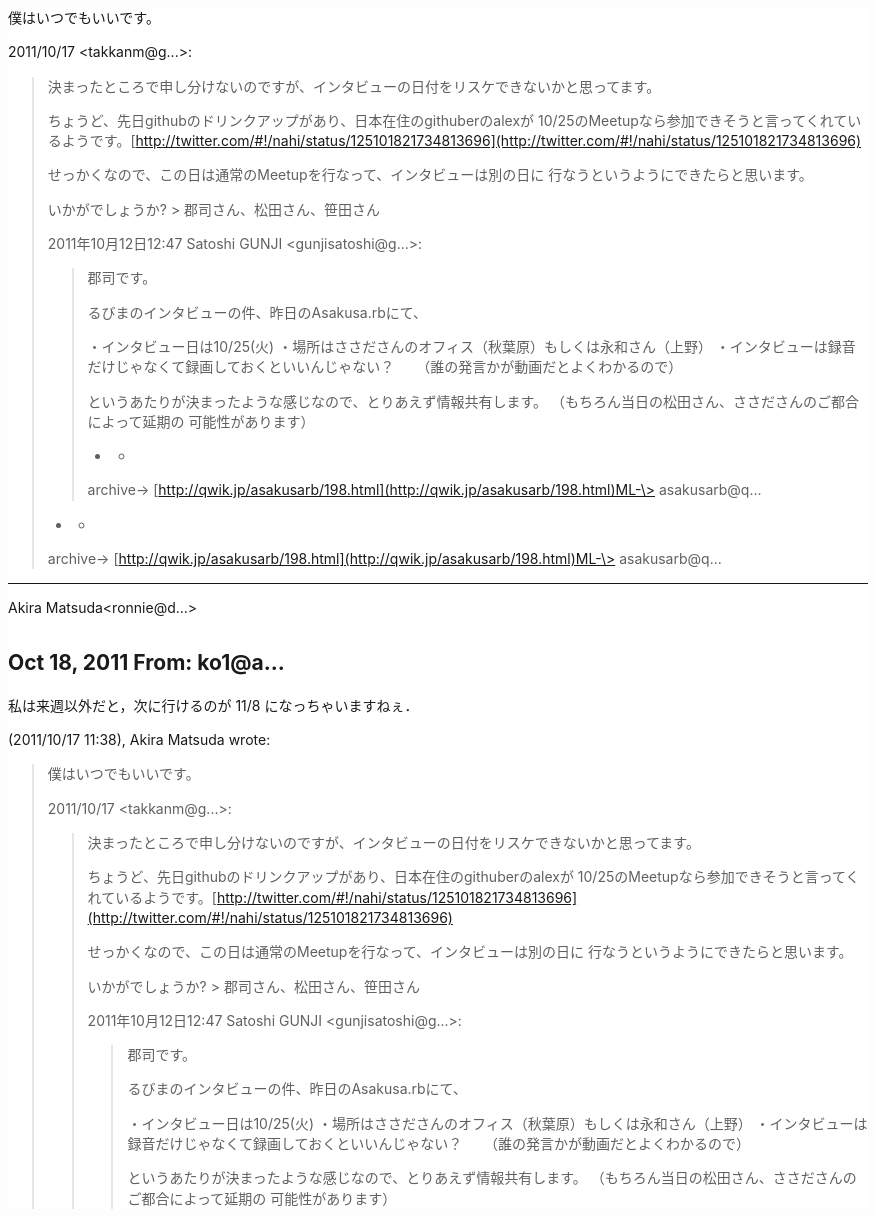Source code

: 僕はいつでもいいです。

2011/10/17 \<takkanm@g...\>:

> 決まったところで申し分けないのですが、インタビューの日付をリスケできないかと思ってます。
> 
> ちょうど、先日githubのドリンクアップがあり、日本在住のgithuberのalexが 10/25のMeetupなら参加できそうと言ってくれているようです。[http://twitter.com/#!/nahi/status/125101821734813696](http://twitter.com/#!/nahi/status/125101821734813696)
> 
> せっかくなので、この日は通常のMeetupを行なって、インタビューは別の日に 行なうというようにできたらと思います。
> 
> いかがでしょうか? \> 郡司さん、松田さん、笹田さん
> 
> 2011年10月12日12:47 Satoshi GUNJI \<gunjisatoshi@g...\>:
> 
> > 郡司です。
> > 
> > るびまのインタビューの件、昨日のAsakusa.rbにて、
> > 
> > ・インタビュー日は10/25(火) ・場所はささださんのオフィス（秋葉原）もしくは永和さん（上野） ・インタビューは録音だけじゃなくて録画しておくといいんじゃない？ 　 （誰の発言かが動画だとよくわかるので）
> > 
> > というあたりが決まったような感じなので、とりあえず情報共有します。 （もちろん当日の松田さん、ささださんのご都合によって延期の 可能性があります）
> > 
> > - -
> > 
> > archive-\> [http://qwik.jp/asakusarb/198.html](http://qwik.jp/asakusarb/198.html)ML-\> asakusarb@q...
> - -
> 
> archive-\> [http://qwik.jp/asakusarb/198.html](http://qwik.jp/asakusarb/198.html)ML-\> asakusarb@q...
* * *

Akira Matsuda\<ronnie@d...\>

## Oct 18, 2011 From: ko1@a...

私は来週以外だと，次に行けるのが 11/8 になっちゃいますねぇ．

(2011/10/17 11:38), Akira Matsuda wrote:

> 僕はいつでもいいです。
> 
> 2011/10/17 \<takkanm@g...\>:
> 
> > 決まったところで申し分けないのですが、インタビューの日付をリスケできないかと思ってます。
> > 
> > ちょうど、先日githubのドリンクアップがあり、日本在住のgithuberのalexが 10/25のMeetupなら参加できそうと言ってくれているようです。[http://twitter.com/#!/nahi/status/125101821734813696](http://twitter.com/#!/nahi/status/125101821734813696)
> > 
> > せっかくなので、この日は通常のMeetupを行なって、インタビューは別の日に 行なうというようにできたらと思います。
> > 
> > いかがでしょうか? \> 郡司さん、松田さん、笹田さん
> > 
> > 2011年10月12日12:47 Satoshi GUNJI \<gunjisatoshi@g...\>:
> > 
> > > 郡司です。
> > > 
> > > るびまのインタビューの件、昨日のAsakusa.rbにて、
> > > 
> > > ・インタビュー日は10/25(火) ・場所はささださんのオフィス（秋葉原）もしくは永和さん（上野） ・インタビューは録音だけじゃなくて録画しておくといいんじゃない？ 　 （誰の発言かが動画だとよくわかるので）
> > > 
> > > というあたりが決まったような感じなので、とりあえず情報共有します。 （もちろん当日の松田さん、ささださんのご都合によって延期の 可能性があります）
> > >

### Your task
Gather each line in the entries above that contains the string "asakusarb", matching case exactly.

### Result below
> > archive-\> [http://qwik.jp/asakusarb/198.html](http://qwik.jp/asakusarb/198.html)ML-\> asakusarb@q...
> archive-\> [http://qwik.jp/asakusarb/198.html](http://qwik.jp/asakusarb/198.html)ML-\> asakusarb@q...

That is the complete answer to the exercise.